[Date Prev][Date Next][Thread Prev][Thread Next][Date Index][Thread Index]
Re: GICv3 for MTTCG
From: |
Andrey Shinkevich |
Subject: |
Re: GICv3 for MTTCG |
Date: |
Thu, 13 May 2021 16:35:43 +0000 |
Dear colleagues,
Thank you all very much for your responses. Let me reply with one message.
I configured QEMU for AARCH64 guest:
$ ./configure --target-list=aarch64-softmmu
When I start QEMU with GICv3 on an x86 host:
qemu-system-aarch64 -machine virt-6.0,accel=tcg,gic-version=3
QEMU reports this error from hw/pci/msix.c:
error_setg(errp, "MSI-X is not supported by interrupt controller");
Probably, the variable 'msi_nonbroken' would be initialized in
hw/intc/arm_gicv3_its_common.c:
gicv3_its_init_mmio(..)
I guess that it works with KVM acceleration only rather than with TCG.
The error persists after applying the series:
https://lists.gnu.org/archive/html/qemu-arm/2021-04/msg00944.html
"GICv3 LPI and ITS feature implementation"
(special thanks for referring me to that)
Please, make me clear and advise ideas how that error can be fixed?
Should the MSI-X support be implemented with GICv3 extra?
When successful, I would like to test QEMU for a maximum number of cores
to get the best MTTCG performance.
Probably, we will get just some percentage of performance enhancement
with the BQL series applied, won't we?
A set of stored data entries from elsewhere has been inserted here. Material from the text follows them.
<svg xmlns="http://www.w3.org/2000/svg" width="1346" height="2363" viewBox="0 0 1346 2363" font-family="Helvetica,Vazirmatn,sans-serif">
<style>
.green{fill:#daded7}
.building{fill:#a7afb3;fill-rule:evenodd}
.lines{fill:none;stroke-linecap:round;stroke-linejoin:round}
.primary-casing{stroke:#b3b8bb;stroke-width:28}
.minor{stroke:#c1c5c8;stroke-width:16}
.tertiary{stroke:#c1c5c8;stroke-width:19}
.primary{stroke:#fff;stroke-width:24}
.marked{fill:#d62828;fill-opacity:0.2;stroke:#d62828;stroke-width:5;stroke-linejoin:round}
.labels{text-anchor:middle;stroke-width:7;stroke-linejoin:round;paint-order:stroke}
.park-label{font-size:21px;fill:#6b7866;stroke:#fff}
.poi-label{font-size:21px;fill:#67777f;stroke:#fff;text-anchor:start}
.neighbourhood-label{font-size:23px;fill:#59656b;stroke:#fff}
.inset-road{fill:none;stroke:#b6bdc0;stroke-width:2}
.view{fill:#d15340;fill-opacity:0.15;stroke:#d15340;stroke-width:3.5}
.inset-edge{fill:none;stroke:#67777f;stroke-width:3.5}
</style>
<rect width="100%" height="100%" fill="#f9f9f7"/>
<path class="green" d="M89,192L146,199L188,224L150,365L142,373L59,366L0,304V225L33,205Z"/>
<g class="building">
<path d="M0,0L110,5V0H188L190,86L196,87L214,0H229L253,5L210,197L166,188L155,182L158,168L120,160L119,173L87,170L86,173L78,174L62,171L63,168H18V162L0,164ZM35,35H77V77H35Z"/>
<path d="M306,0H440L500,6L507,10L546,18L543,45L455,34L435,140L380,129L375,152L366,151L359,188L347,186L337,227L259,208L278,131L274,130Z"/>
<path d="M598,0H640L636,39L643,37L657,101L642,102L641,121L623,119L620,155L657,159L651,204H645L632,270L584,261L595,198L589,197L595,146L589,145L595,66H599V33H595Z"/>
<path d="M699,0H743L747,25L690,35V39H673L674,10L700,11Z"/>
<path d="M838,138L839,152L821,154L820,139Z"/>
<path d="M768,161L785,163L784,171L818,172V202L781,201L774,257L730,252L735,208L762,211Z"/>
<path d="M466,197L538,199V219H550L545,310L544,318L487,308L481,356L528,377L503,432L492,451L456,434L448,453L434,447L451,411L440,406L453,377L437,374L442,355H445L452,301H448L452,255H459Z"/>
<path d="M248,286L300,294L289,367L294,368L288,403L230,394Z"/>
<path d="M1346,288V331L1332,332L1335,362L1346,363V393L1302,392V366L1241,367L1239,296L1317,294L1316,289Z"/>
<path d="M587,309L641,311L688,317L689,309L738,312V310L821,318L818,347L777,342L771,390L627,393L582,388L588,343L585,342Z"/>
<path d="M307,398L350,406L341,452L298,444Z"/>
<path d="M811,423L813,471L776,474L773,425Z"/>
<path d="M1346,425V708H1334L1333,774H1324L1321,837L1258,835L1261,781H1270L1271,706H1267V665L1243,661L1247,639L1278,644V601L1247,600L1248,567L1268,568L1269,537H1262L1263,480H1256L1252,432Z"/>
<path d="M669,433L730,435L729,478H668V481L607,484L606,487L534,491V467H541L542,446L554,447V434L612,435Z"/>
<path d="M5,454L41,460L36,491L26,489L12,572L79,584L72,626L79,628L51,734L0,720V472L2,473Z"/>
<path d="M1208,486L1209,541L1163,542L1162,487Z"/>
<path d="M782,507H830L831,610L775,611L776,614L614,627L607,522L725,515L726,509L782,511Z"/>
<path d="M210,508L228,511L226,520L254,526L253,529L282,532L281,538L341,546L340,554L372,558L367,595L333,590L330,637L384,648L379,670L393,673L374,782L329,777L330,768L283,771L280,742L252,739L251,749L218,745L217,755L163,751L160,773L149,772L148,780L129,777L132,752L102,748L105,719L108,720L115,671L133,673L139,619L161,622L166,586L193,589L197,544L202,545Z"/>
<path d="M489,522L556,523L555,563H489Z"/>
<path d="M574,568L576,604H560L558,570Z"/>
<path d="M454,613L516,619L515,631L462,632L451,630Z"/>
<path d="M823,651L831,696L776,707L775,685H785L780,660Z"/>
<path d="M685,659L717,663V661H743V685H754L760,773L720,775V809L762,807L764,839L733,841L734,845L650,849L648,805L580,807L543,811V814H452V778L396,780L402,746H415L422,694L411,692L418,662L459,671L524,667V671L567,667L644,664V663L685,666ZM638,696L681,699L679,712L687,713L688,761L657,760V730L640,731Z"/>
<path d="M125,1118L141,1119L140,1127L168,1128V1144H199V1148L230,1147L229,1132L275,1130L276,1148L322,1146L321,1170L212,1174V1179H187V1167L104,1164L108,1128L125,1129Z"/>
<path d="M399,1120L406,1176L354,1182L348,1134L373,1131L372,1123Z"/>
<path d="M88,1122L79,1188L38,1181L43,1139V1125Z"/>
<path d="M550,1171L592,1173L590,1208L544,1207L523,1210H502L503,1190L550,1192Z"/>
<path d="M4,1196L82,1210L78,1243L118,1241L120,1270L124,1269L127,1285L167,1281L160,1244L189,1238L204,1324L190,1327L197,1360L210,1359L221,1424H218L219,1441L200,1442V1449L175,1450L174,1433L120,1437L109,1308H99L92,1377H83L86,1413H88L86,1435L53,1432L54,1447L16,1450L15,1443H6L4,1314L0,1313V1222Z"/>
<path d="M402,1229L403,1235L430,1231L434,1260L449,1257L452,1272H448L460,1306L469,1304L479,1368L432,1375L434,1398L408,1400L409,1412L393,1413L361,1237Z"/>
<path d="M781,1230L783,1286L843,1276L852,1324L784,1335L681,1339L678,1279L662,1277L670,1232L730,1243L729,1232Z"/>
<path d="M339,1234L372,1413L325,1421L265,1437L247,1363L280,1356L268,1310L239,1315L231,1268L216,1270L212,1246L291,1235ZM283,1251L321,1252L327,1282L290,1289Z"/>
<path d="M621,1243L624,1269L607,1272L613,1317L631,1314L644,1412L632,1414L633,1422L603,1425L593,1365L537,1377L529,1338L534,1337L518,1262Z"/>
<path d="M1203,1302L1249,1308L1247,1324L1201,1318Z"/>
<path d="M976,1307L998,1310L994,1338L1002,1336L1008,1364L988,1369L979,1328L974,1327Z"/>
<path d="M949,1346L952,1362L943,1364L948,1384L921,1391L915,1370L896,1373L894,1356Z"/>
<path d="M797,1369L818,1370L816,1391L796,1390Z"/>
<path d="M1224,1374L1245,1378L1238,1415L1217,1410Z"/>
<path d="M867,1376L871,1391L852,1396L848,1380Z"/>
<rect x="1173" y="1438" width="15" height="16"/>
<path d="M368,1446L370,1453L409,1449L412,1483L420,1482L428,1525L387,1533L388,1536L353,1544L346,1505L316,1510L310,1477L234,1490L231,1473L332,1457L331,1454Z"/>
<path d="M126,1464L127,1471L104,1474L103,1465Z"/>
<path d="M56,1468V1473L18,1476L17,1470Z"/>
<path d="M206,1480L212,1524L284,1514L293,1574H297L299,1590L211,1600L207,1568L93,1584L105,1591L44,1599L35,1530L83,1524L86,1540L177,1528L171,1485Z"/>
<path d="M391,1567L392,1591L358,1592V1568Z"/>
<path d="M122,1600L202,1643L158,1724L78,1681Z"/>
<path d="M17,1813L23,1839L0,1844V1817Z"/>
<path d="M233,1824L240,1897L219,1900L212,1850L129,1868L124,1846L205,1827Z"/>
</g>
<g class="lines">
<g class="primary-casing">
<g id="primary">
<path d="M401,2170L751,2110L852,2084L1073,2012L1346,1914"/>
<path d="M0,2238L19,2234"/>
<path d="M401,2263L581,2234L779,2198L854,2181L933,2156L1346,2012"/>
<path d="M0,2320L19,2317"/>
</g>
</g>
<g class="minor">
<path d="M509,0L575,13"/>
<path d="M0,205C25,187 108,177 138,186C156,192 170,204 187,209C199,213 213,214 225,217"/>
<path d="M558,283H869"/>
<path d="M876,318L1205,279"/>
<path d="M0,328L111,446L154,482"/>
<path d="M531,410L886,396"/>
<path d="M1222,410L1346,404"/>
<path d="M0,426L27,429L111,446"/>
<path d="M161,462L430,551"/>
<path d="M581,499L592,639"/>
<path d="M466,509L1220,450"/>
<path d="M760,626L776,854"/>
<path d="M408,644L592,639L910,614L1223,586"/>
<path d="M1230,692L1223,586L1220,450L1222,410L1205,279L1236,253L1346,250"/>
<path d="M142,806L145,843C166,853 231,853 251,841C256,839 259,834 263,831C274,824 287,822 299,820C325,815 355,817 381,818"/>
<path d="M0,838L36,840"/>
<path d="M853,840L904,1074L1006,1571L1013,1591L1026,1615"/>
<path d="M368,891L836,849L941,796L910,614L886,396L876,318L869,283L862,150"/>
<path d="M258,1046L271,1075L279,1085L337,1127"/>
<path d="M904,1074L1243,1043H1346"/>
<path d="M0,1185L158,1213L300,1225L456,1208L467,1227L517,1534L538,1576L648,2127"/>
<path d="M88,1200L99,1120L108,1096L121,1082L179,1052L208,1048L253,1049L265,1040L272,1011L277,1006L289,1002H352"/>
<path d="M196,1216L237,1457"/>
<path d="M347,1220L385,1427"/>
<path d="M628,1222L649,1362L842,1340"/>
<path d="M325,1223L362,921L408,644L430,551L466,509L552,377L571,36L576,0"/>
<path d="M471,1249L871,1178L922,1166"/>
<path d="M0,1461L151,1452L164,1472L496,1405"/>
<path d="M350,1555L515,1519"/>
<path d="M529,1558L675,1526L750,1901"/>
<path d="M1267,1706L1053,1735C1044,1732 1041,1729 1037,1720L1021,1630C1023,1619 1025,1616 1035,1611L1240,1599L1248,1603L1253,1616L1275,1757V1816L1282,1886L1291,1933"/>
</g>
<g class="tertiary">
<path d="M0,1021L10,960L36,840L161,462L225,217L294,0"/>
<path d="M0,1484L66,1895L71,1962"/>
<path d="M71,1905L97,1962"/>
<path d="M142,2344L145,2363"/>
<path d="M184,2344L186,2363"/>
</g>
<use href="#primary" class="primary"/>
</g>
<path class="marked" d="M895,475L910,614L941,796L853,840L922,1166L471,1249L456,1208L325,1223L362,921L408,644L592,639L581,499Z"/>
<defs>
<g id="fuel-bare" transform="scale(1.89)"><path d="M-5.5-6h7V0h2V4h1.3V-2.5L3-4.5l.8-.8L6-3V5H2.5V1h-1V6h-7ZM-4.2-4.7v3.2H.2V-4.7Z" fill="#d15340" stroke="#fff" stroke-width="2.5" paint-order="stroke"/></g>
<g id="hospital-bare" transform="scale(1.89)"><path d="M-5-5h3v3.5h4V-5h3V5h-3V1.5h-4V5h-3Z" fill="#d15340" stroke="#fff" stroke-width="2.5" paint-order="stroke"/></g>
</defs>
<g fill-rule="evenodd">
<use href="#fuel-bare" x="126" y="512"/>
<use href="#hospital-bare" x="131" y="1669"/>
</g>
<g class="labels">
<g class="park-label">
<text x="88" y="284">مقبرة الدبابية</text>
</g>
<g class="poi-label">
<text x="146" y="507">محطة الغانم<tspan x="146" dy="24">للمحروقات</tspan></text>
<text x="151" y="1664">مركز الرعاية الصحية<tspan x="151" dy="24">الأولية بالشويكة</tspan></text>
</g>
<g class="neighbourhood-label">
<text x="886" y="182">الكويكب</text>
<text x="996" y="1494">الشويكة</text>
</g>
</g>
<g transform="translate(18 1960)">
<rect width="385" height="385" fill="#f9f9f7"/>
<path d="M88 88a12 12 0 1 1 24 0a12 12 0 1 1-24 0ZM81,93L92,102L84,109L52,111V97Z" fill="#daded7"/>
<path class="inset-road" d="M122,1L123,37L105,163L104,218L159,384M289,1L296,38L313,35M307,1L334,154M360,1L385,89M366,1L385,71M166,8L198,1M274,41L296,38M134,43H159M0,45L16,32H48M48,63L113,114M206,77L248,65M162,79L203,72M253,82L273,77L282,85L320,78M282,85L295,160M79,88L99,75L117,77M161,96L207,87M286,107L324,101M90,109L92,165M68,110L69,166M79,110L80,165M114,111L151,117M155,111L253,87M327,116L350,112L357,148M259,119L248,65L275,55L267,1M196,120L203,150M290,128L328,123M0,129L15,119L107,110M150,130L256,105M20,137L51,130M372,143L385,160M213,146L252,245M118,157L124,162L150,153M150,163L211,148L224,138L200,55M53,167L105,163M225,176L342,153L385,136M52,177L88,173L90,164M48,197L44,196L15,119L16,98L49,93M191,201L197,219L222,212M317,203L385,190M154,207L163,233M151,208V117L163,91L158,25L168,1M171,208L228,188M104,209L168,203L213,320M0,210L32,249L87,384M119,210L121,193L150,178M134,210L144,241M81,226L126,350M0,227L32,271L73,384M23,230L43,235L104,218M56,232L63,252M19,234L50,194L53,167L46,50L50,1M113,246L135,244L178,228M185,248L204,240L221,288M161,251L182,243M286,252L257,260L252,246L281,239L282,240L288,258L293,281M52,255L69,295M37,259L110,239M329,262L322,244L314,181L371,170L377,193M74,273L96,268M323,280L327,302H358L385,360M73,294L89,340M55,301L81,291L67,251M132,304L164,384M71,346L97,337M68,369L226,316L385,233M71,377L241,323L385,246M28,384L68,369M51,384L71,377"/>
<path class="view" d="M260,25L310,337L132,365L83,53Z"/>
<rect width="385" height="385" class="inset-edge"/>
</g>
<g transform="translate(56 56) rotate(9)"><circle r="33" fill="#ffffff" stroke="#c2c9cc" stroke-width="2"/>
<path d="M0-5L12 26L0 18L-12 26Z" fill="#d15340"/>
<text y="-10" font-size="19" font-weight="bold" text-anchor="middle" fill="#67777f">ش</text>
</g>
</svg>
I will test it as well.
Best regards,
Andrey Shinkevich
On 5/12/21 6:43 PM, Alex Bennée wrote:
>
> Andrey Shinkevich <andrey.shinkevich@huawei.com> writes:
>
>> Dear colleagues,
>>
>> I am looking for ways to accelerate the MTTCG for ARM guest on x86-64 host.
>> The maximum number of CPUs for MTTCG that uses GICv2 is limited by 8:
>>
>> include/hw/intc/arm_gic_common.h:#define GIC_NCPU 8
>>
>> The version 3 of the Generic Interrupt Controller (GICv3) is not
>> supported in QEMU for some reason unknown to me. It would allow to
>> increase the limit of CPUs and accelerate the MTTCG performance on a
>> multiple core hypervisor.
>
> It is supported, you just need to select it.
>
>> I have got an idea to implement the Interrupt Translation Service (ITS)
>> for using by MTTCG for ARM architecture.
>
> There is some work to support ITS under TCG already posted:
>
> Subject: [PATCH v3 0/8] GICv3 LPI and ITS feature implementation
> Date: Thu, 29 Apr 2021 19:41:53 -0400
> Message-Id: <20210429234201.125565-1-shashi.mallela@linaro.org>
>
> please do review and test.
>
>> Do you find that idea useful and feasible?
>> If yes, how much time do you estimate for such a project to complete by
>> one developer?
>> If no, what are reasons for not implementing GICv3 for MTTCG in QEMU?
>
> As far as MTTCG performance is concerned there is a degree of
> diminishing returns to be expected as the synchronisation cost between
> threads will eventually outweigh the gains of additional threads.
>
> There are a number of parts that could improve this performance. The
> first would be picking up the BQL reduction series from your FutureWei
> colleges who worked on the problem when they were Linaro assignees:
>
> Subject: [PATCH v2 0/7] accel/tcg: remove implied BQL from
> cpu_handle_interrupt/exception path
> Date: Wed, 19 Aug 2020 14:28:49 -0400
> Message-Id: <20200819182856.4893-1-robert.foley@linaro.org>
>
> There was also a longer series moving towards per-CPU locks:
>
> Subject: [PATCH v10 00/73] per-CPU locks
> Date: Wed, 17 Jun 2020 17:01:18 -0400
> Message-Id: <20200617210231.4393-1-robert.foley@linaro.org>
>
> I believe the initial measurements showed that the BQL cost started to
> edge up with GIC interactions. We did discuss approaches for this and I
> think one idea was use non-BQL locking for the GIC. You would need to
> revert:
>
> Subject: [PATCH-for-5.2] exec: Remove MemoryRegion::global_locking field
> Date: Thu, 6 Aug 2020 17:07:26 +0200
> Message-Id: <20200806150726.962-1-philmd@redhat.com>
>
> and then implement a more fine tuned locking in the GIC emulation
> itself. However I think the BQL and per-CPU locks are lower hanging
> fruit to tackle first.
>
>>
>> Best regards,
>> Andrey Shinkevich
>
>